In the material below, some lines carry "Wolldecke". Copy each such line.
BEGIN Information supplied
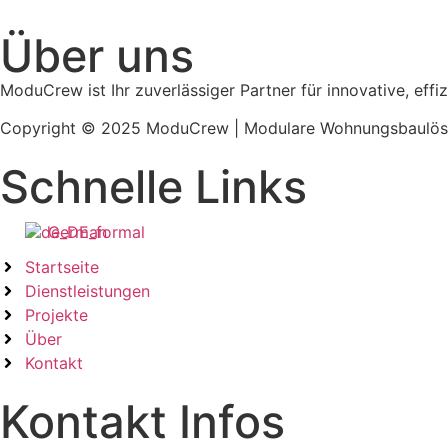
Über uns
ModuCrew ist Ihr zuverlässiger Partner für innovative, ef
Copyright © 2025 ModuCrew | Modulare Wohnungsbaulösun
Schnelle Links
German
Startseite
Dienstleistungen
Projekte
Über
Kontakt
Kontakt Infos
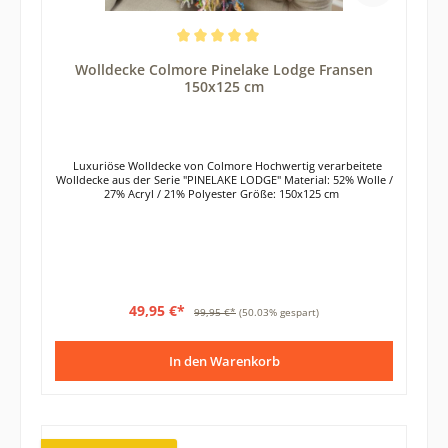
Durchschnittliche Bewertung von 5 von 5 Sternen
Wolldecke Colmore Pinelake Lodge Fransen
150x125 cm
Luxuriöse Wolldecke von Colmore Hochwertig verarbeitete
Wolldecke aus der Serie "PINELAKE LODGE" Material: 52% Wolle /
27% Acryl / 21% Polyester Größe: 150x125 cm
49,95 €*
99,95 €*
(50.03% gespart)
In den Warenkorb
END Information supplied
BEGIN Information supplied
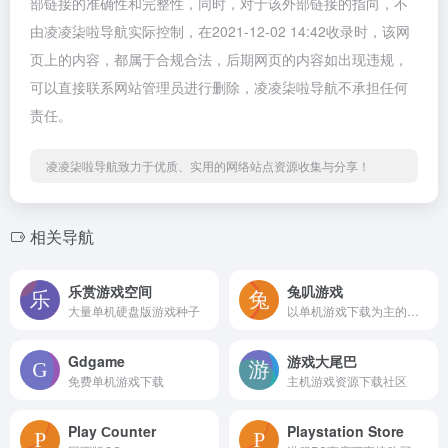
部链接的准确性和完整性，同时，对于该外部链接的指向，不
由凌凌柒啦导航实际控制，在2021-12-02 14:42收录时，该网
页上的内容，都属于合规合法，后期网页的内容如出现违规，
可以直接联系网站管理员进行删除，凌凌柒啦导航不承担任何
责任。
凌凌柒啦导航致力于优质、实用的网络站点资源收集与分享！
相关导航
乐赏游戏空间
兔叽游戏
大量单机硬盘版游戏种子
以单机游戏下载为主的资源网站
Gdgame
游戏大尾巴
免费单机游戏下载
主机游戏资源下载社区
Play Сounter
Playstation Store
END Information supplied
> _Expected output_
Wolldecke Colmore Pinelake Lodge Fransen
Luxuriöse Wolldecke von Colmore Hochwertig verarbeitete
Wolldecke aus der Serie "PINELAKE LODGE" Material: 52% Wolle /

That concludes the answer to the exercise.